Choosing A Monologue:


If you are serious about becoming an actor or actress and being cast in plays, you need to choose and perform the right audition monologue. Choosing the right audition monologue should be like researching for an essay or term paper. The monologue that you choose should give insight into the character’s heart and soul. It should have a beginning, middle and an end. Your audition monologue should be one that stands on its own, one that you do not have to see or read the play to understand. It must be able to show off your acting ability within a very limited amount of time. Do not choose an audition monologue that simply tells a story. Select emotional, present tense and active material that will engage the listeners and make them want to watch. Make sure that you have read and studied the monologue play.


You will find hundreds of plays to choose an audition monologue from in this website.  Monologue books can give you an idea of what a monologue should look like. If you find a monologue or character that you like in a monologue book, try not to use it.  Read the play that it is from and try to find other monologues that you could use that are more unique.


If a scene is between two people, you can turn it into an audition monologue by eliminating the other characters lines and implying their presence by your actions. You might have to modify the script slightly. If a monologue is too long for the time allowed, it’s ok to shorten it. If you cannot shorten it enough without taking out important material its better to choose another one. Save it for another audition with less time constrains.


Finding the right audition monologue is only half of the process. You might have found a great monologue, but it is only as good as your ability to perform it. This is why it is so important to read the play. You need to know what kind of a person your character is, and what your characters relationship is with the other characters. You need to know what has happened to your character from the beginning of the play till the monologue scene. You need to feel his or her heartache, joy, grief or any other emotions that your monologue is trying to project.  


If you're auditioning for a college theatre program, make sure that you follow all the rules.
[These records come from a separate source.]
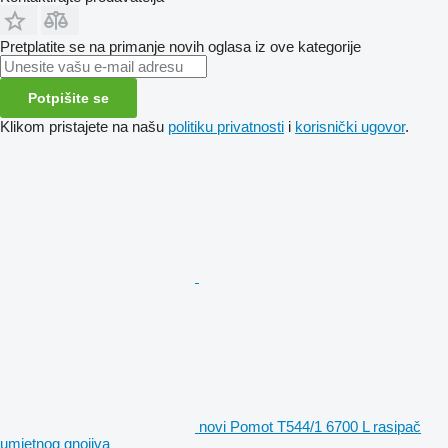
Pretplatite se na primanje novih oglasa iz ove kategorije
Potpišite se
Klikom pristajete na našu
politiku privatnosti
i
korisnički ugovor
.
novi Pomot T544/1 6700 L rasipač
umjetnog gnojiva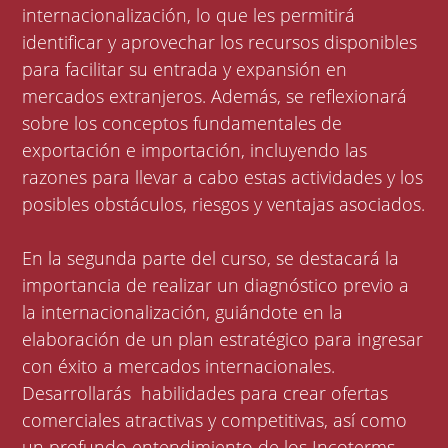
internacionalización, lo que les permitirá
identificar y aprovechar los recursos disponibles
para facilitar su entrada y expansión en
mercados extranjeros. Además, se reflexionará
sobre los conceptos fundamentales de
exportación e importación, incluyendo las
razones para llevar a cabo estas actividades y los
posibles obstáculos, riesgos y ventajas asociados.
En la segunda parte del curso, se destacará la
importancia de realizar un diagnóstico previo a
la internacionalización, guiándote en la
elaboración de un plan estratégico para ingresar
con éxito a mercados internacionales.
Desarrollarás habilidades para crear ofertas
comerciales atractivas y competitivas, así como
un profundo entendimiento de los Incoterms,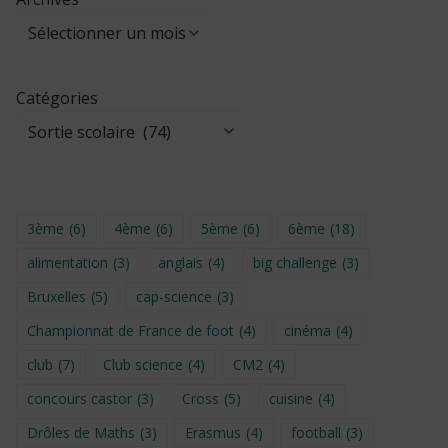
Catégories
3ème
(6)
4ème
(6)
5ème
(6)
6ème
(18)
alimentation
(3)
anglais
(4)
big challenge
(3)
Bruxelles
(5)
cap-science
(3)
Championnat de France de foot
(4)
cinéma
(4)
club
(7)
Club science
(4)
CM2
(4)
concours castor
(3)
Cross
(5)
cuisine
(4)
Drôles de Maths
(3)
Erasmus
(4)
football
(3)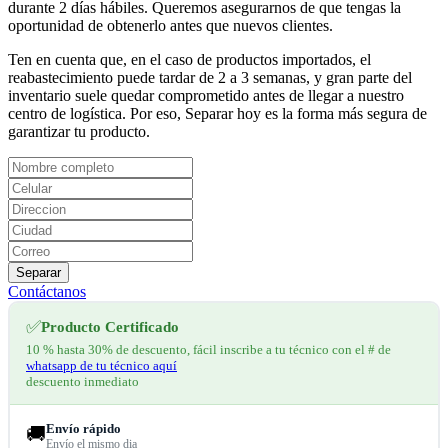
durante 2 días hábiles. Queremos asegurarnos de que tengas la
oportunidad de obtenerlo antes que nuevos clientes.
Ten en cuenta que, en el caso de productos importados, el
reabastecimiento puede tardar de 2 a 3 semanas, y gran parte del
inventario suele quedar comprometido antes de llegar a nuestro
centro de logística. Por eso, Separar hoy es la forma más segura de
garantizar tu producto.
Separar
Contáctanos
✅
Producto Certificado
10 % hasta 30% de descuento, fácil inscribe a tu técnico con el # de
whatsapp de tu técnico aquí
descuento inmediato
Envío rápido
🚚
Envío el mismo dia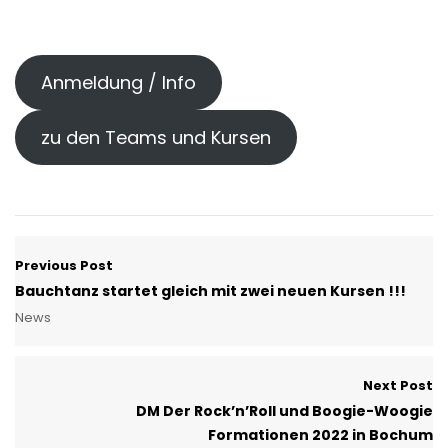
Anmeldung / Info
zu den Teams und Kursen
Previous Post
Bauchtanz startet gleich mit zwei neuen Kursen !!!
News
Next Post
DM Der Rock’n’Roll und Boogie-Woogie
Formationen 2022 in Bochum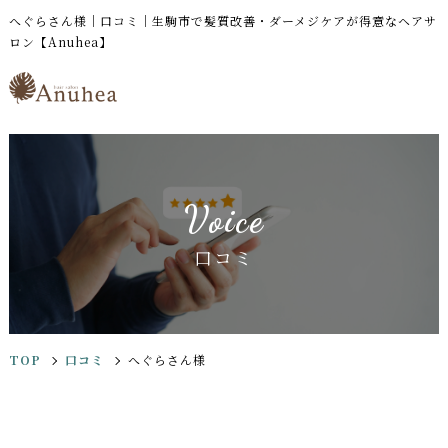
へぐらさん様｜口コミ｜生駒市で髪質改善・ダーメジケアが得意なヘアサ
ロン【Anuhea】
Voice
口コミ
TOP
口コミ
へぐらさん様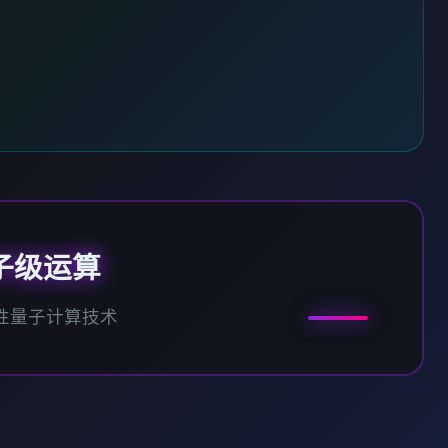
子级运算
性量子计算技术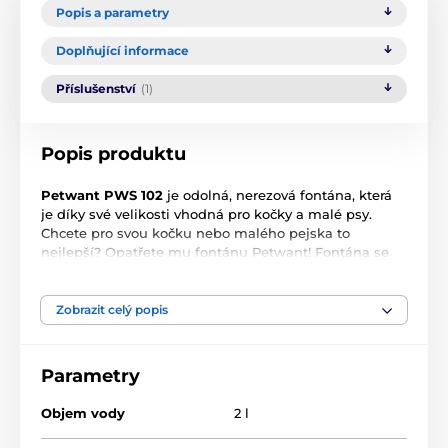
Popis a parametry
Doplňující informace
Příslušenství
(1)
Popis produktu
Petwant PWS 102
je odolná, nerezová fontána, která
je díky své velikosti vhodná pro kočky a malé psy.
Chcete pro svou kočku nebo malého pejska to
nejlepší? Opatřete mu fontánu Petwant! Fontána se
snadno čistí, všechny části kromě čerpadla a filtrů lze
mýt v myčce na nádobí. Pevná fontána pro kočky má
kapacitu 2 litry,
takže váš mazlíček má dostatek vody
Zobrazit celý popis
k pití, i když se o něj nemůžete postarat.
Parametry
Objem vody
2 l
College auditions usually require at least two contrasting monologues. Choose an age appropriate audition monologue from the correct character type or play genre. If there is a time limit, which there usually is, make sure you keep to it. Most college theatre program auditions use timers and when your time is up, they will stop you whether you are finished or not. Make sure you have read the play and understand the character. You will look more professional and committed to your craft if you know the answers to any questions that they may ask.


If you are auditioning for a play at a high school, college or professional theatre choose a monologue that is appropriate for the play you are auditioning for. For instance if the play is a comedy do not pick a dramatic monologue and vice versa. Just like you need to read the play your monologue is from and understand THAT character, you should also read the play you are auditioning for and have a good grip on those characters too.